But see! the streets were now set thick along the path of the railway, dingy parallels, skulking streets at right angles. The fields had long been engulfed in red brick, grey brick. The town once more was gathering about his lungs. And there, pretentious, ugly, forbidding, like the policemen for whom it was their focal centre, reared the chimney of the prison on Doomington Road. The fat man blinked with alarm as the train jarred and jolted into the station.

"Doomington!" Philip murmured, "Be kind, God!"

CHAPTER XIV

The tramcar stopped at a corner nearer the station by one block of buildings than Angel Street. Rayman, the butcher, was hacking away with indecent enthusiasm at a hulk of ribs. At Lansky, the draper's, unconcerned girl assistants were measuring lengths of cloth by outstretching one corner and lifting the other to the teeth. Philip noticed with an acute realization of detail the stupid cat with a closed eye and a foolish blue ribbon round its neck which was arching its back lasciviously against a woman's leg. The distance he had walked could scarcely have been more than fifty yards, yet when he came to Moishele's shop at the corner it seemed to him for one moment that he had been walking and walking since dawn broke. Above him and across the intervening gap of the street, on the side wall of the "Crown Inn," and over the advertisement for Groves and Whitnall's Ale, he read on an oblong plaque, "Angel Street."
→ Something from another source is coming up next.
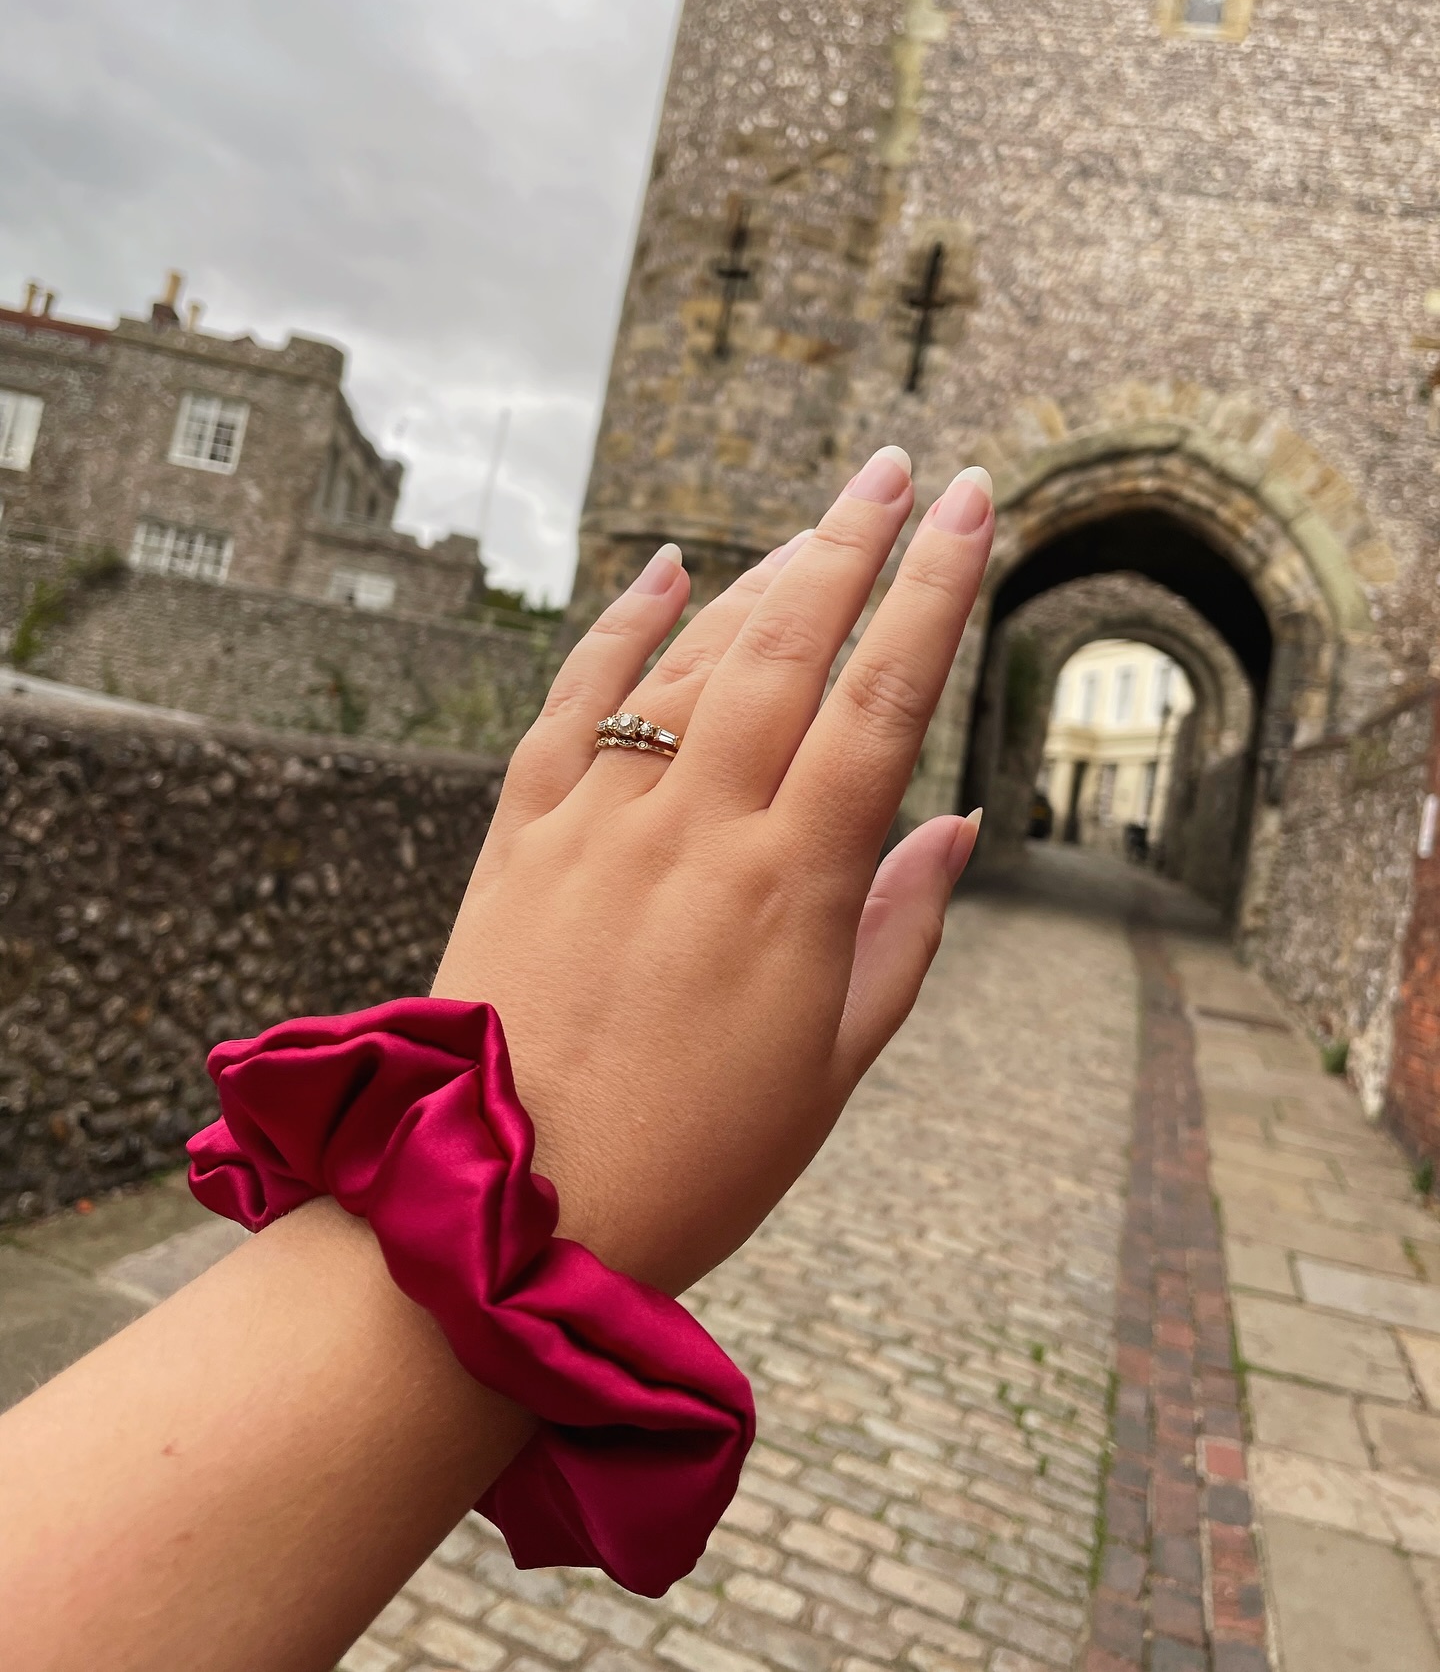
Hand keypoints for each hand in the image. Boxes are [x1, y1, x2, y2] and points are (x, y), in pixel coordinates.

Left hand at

Angel Street! He dared not put into words what he feared. Must he turn into the street? Oh, turn swiftly, swiftly, never a moment to lose! A small clump of figures down the street brought momentary terror over his blurred eyes, until he made out the wheels and the containing boards of a fruit-handcart.

Thank God, nothing! Nothing at the pavement's edge outside the steps of his father's house! Quietly he knocked. He could hear his heart knocking loudly as the hand knocked. Channah came to the door; pale she was, with wide, dark eyes. A spurt of light came into her eyes when she saw Philip standing there, then the light flickered away.

"How is she?"

"Bad! Go in and see!"

"Just take my bag away. Oh, Channah, I thought I'd never get here!"